▶ What you will do
[1] In the Pastebin system design notes, what uptime must the service achieve?
[2] Continue the Pastebin system design notes from where they stop.

▶ Source text
--*--

Design Pastebin - System Design

Requirements

Allow users to upload and store text or code snippets.
Generate a unique shareable URL for each paste.
URLs need to be non guessable by being a randomly generated UUID.
Enable retrieval of paste content by URL.
Support expiration and TTL for pastes.
Allow paste owners or the system to delete a paste before its natural expiration.

Needs to have low latency (10 ms to 100 ms for write and 10 ms for reads by using caching and CDN)
Needs to be consistent (We must always be able to retrieve the exact contents the user wrote)
Needs to be scalable (Needs to handle 100,000 reads and 10,000 writes per second during peak usage)
Needs to have high availability (Needs to have an uptime of 99.9% or higher)

Assume on average, we get about 50,000 reads per second and 5000 writes per second.
Assume the average paste size is 10KBs.
50,000 reads per second * 10KBs = 500,000 KBs (0.5 GB) * 60 seconds * 60 minutes * 24 hours = 43,200 GB per day * 365 days = 15.7 million GB per year
5000 writes per second * 10KBs = 50,000 KBs (0.05 GB) * 60 seconds * 60 minutes * 24 hours = 4320 GB per day * 365 days = 1.57 million GB per year

savePaste:
1. This endpoint accepts a string and an optional TTL and return a randomly generated UUID as the id for this paste. The contents will be written to a write-through cache and to the DDB. The user will also be limited to saving 5 posts a minute.
2. Request: { contents: string, ttl?: integer }
3. Response: { id: string }
getPaste:
1. This endpoint takes a UUID string and attempts to retrieve the corresponding paste from the cache. If there is a cache miss, we will retrieve it from the database.

--*--

▶ Raw data
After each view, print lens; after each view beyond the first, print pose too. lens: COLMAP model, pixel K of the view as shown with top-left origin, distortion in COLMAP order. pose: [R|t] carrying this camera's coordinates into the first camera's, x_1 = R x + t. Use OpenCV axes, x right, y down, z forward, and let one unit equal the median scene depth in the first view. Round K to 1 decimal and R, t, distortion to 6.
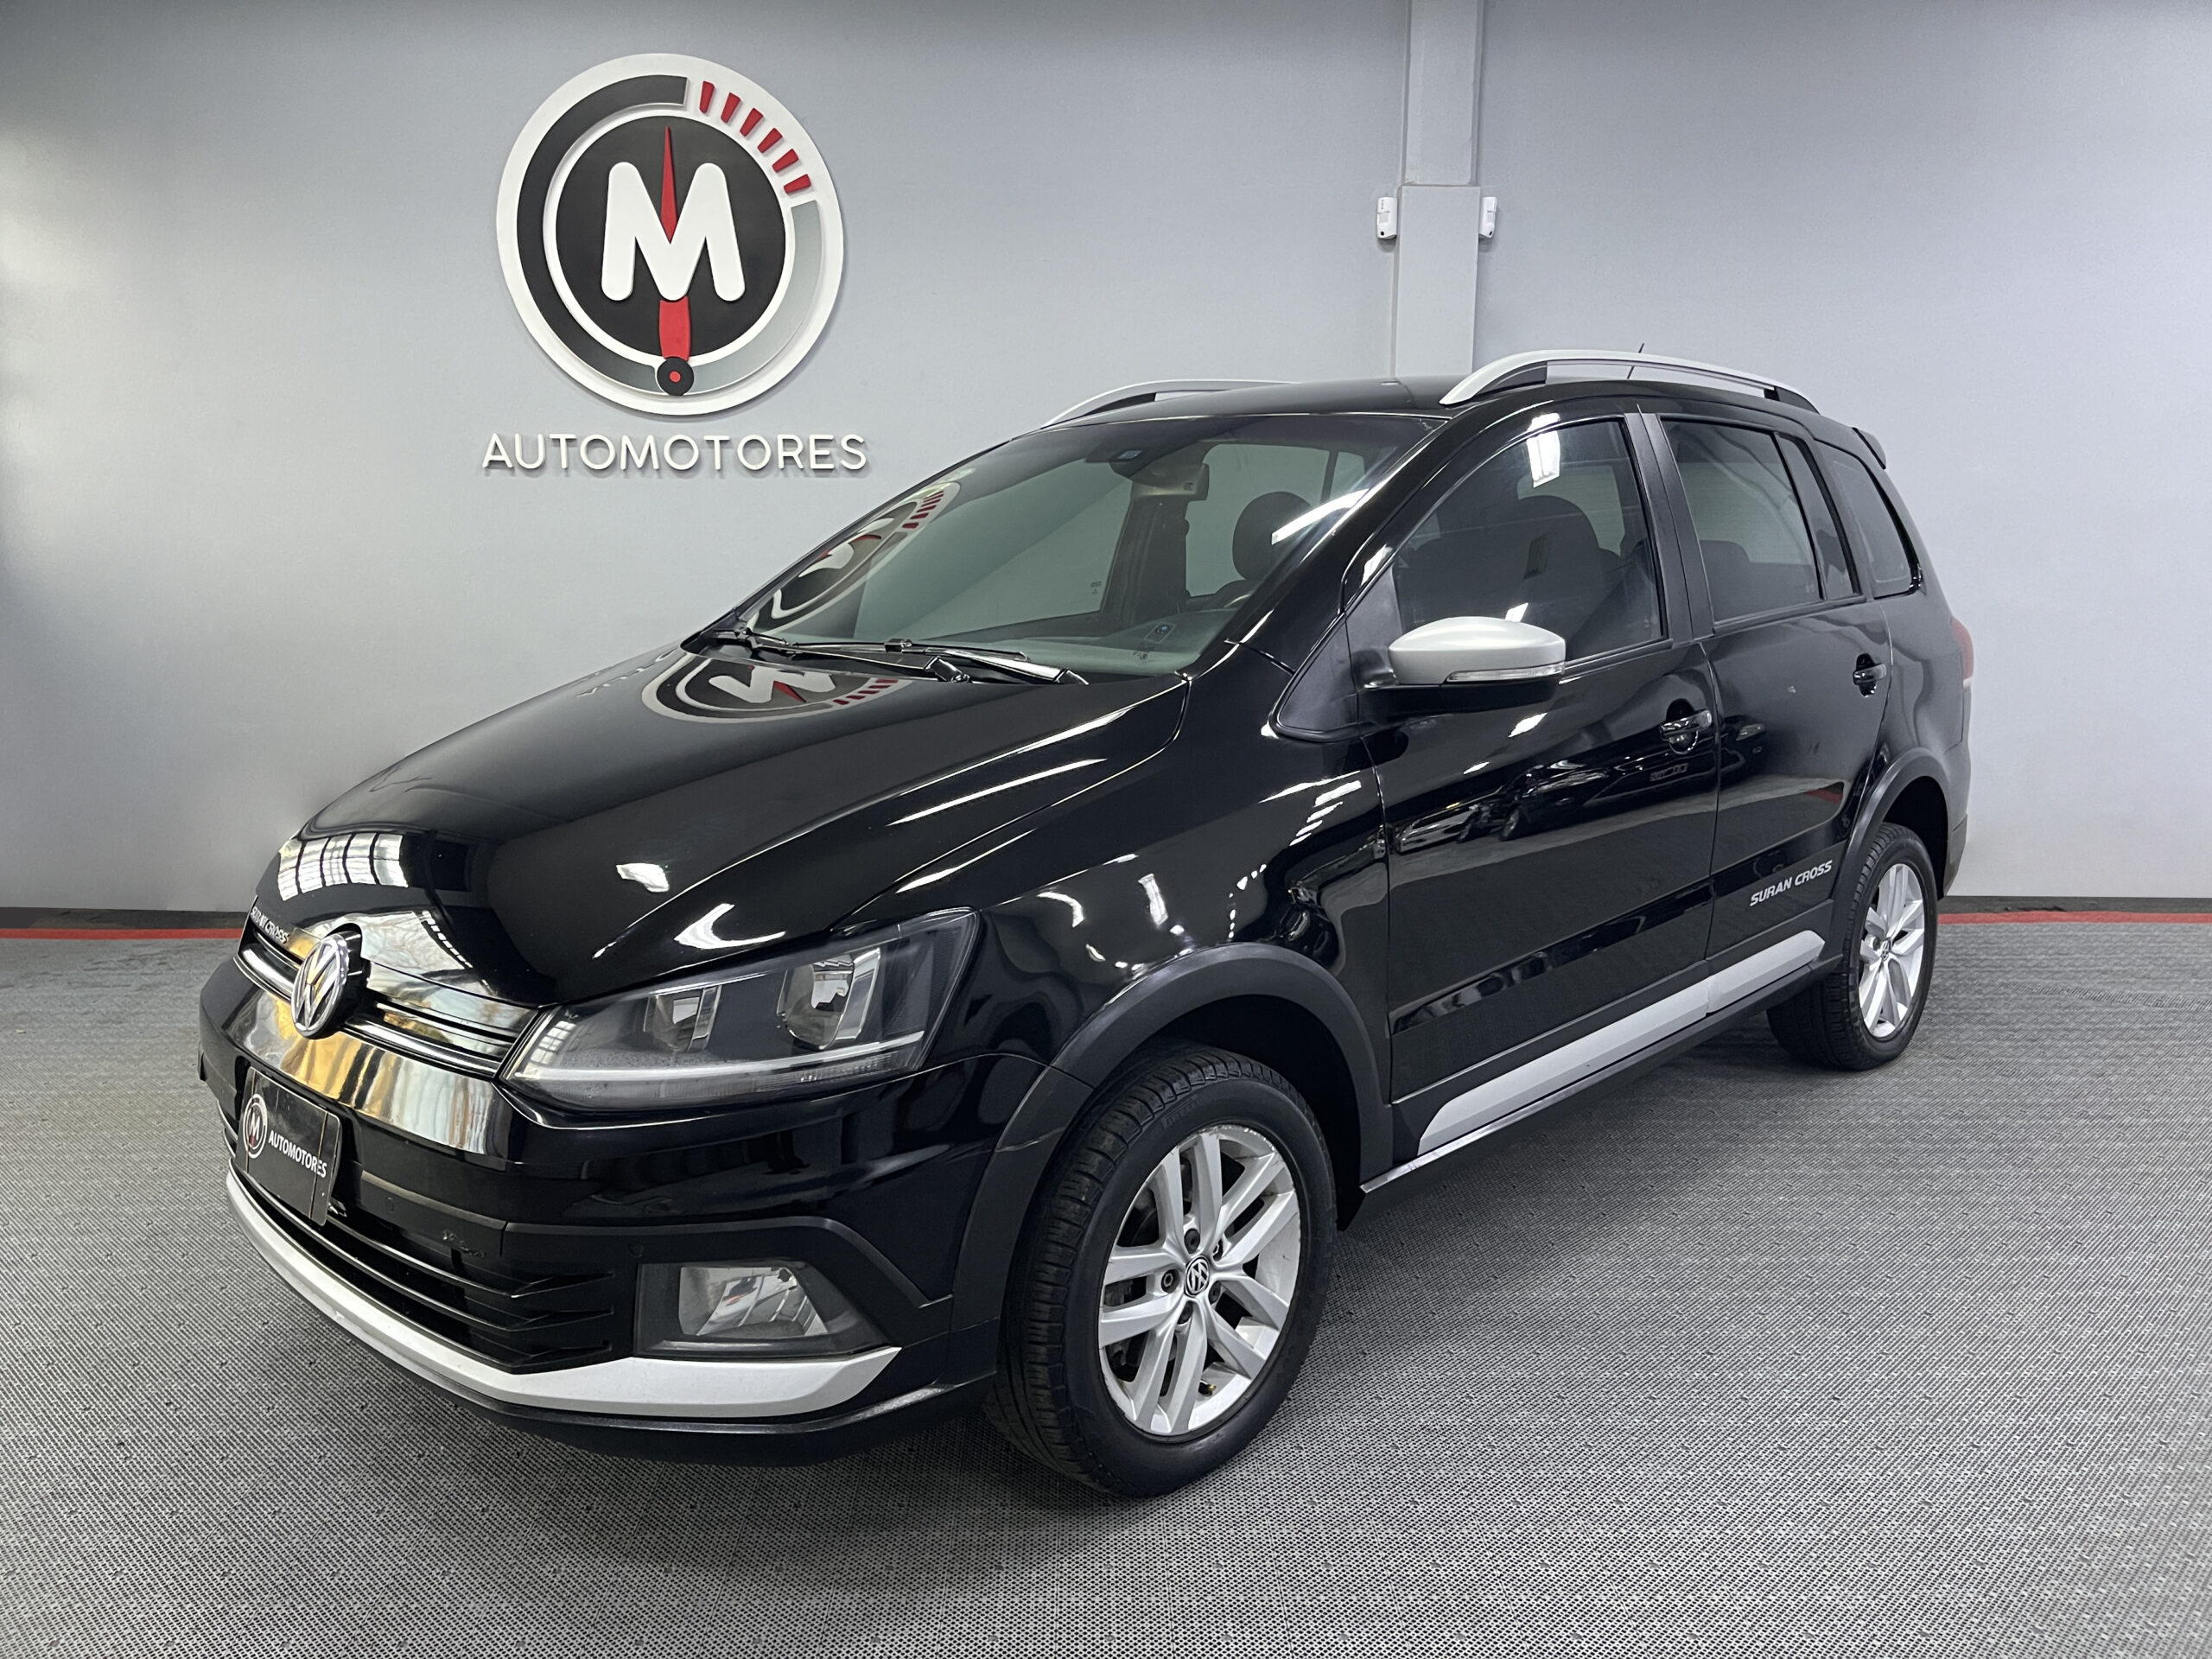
lens RADIAL K [[1683.6, 0, 1106.0], [0, 1683.6, 829.5], [0, 0, 1]] dist [0.033265, -0.000567]
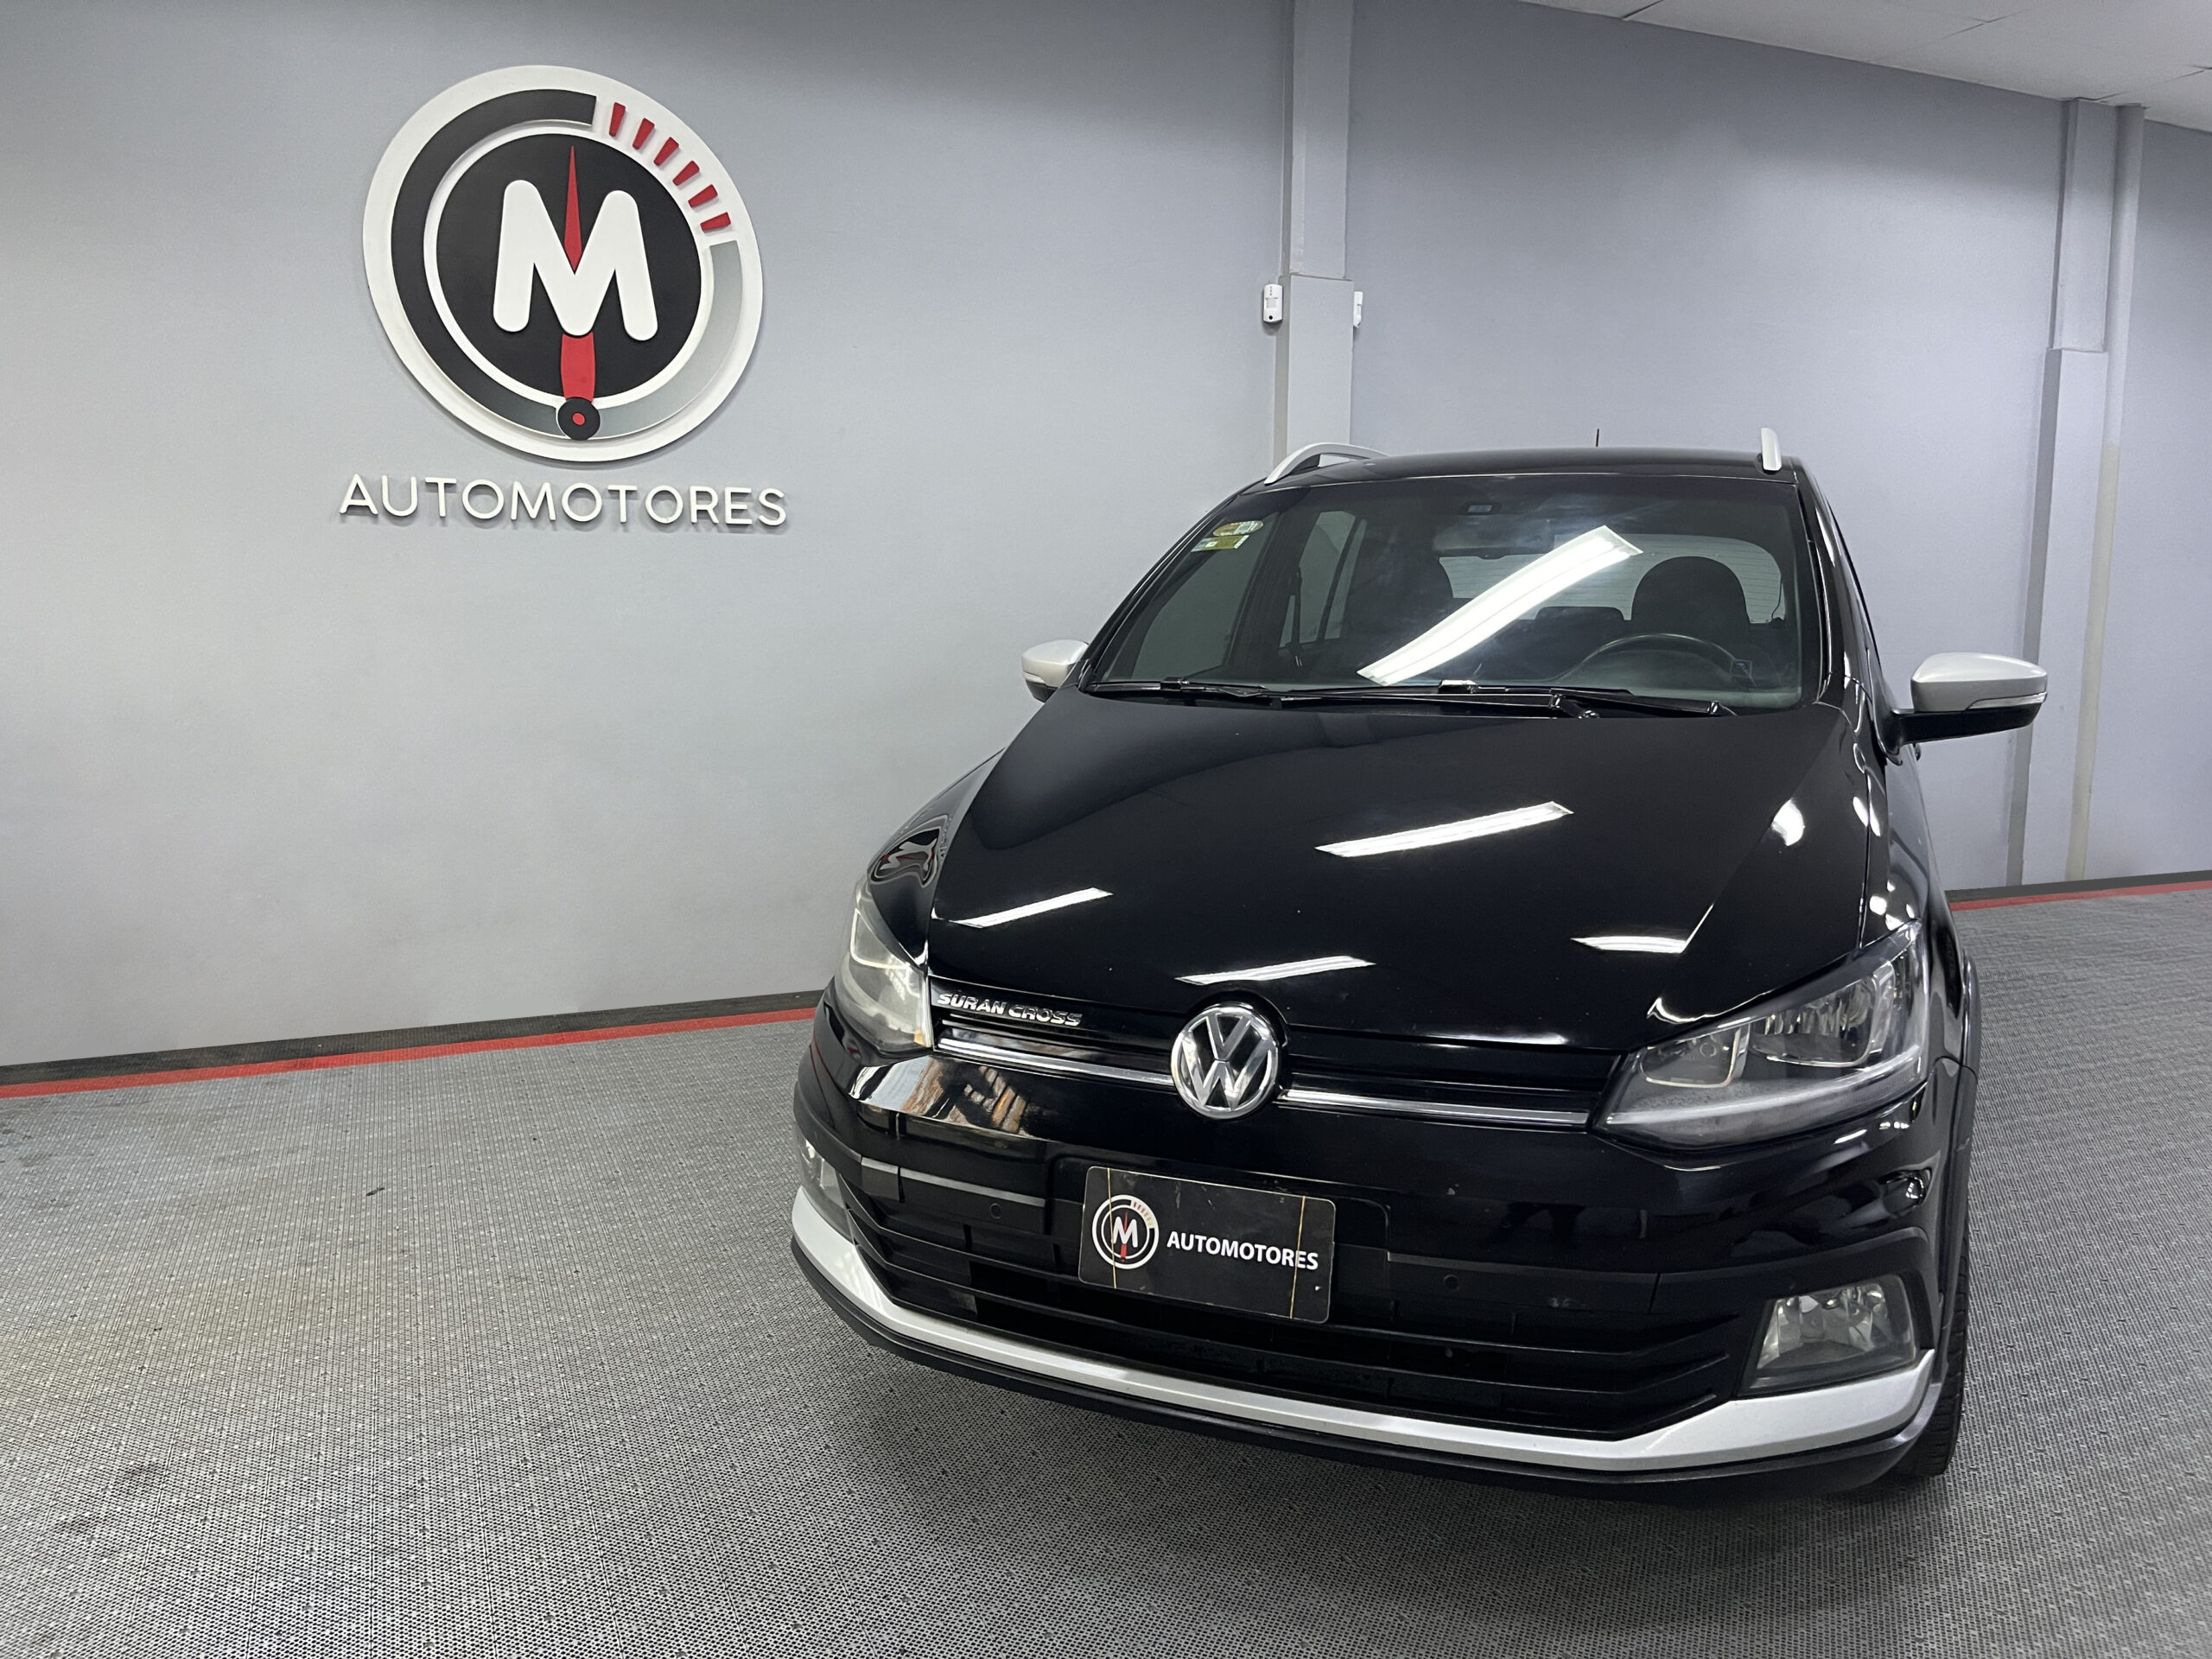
lens RADIAL K [[1690.1, 0, 1102.5], [0, 1690.1, 809.4], [0, 0, 1]] dist [0.032974, 0.006009]
pose [[0.924906, -0.040796, 0.378000, -0.344522], [0.062508, 0.997014, -0.045342, -0.002234], [-0.375022, 0.065565, 0.924695, 0.073017]]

--*--

▶ Written answers
[1] An uptime of 99.9% or higher.

[2]
2. Request: { id: string }
3. Response: { contents: string }
deletePaste:
1. This endpoint will take in a UUID string and will attempt to delete the corresponding paste from the cache (if it exists) and in the database.
2. Request: { id: string }
3. Response: None

We will first have the Client connect to the CDN to retrieve static content to boost performance.
When the Client makes a request, they will first reach the rate limiter to limit the number of pastes that they can create within a minute (5 pastes per minute). If they exceed this limit, they will receive an error.
After the rate limiting, we will reach the load balancer to equally distribute the load between servers.
At the server, we reach two different services.
1. Generation Service: This service will randomly generate a UUID for the paste on creation.
2. Paste Service: This service will handle the creation of the paste into an S3 bucket, updating the paste, getting the paste, and deleting the paste.
Both of these services will first go through the Write Through Cache. The cache will store the data for recently accessed pastes to improve performance. We can prevent the cache from being a single point of failure by having multiple cache instances and replicating the data across those instances.
When we update the cache, we will also update the database. The database will store the metadata of the paste such as the creation date or TTL if the user chose to add it. Once the TTL is reached, it will trigger the Expiration Service to clean up that paste from the cache, database, and S3 bucket.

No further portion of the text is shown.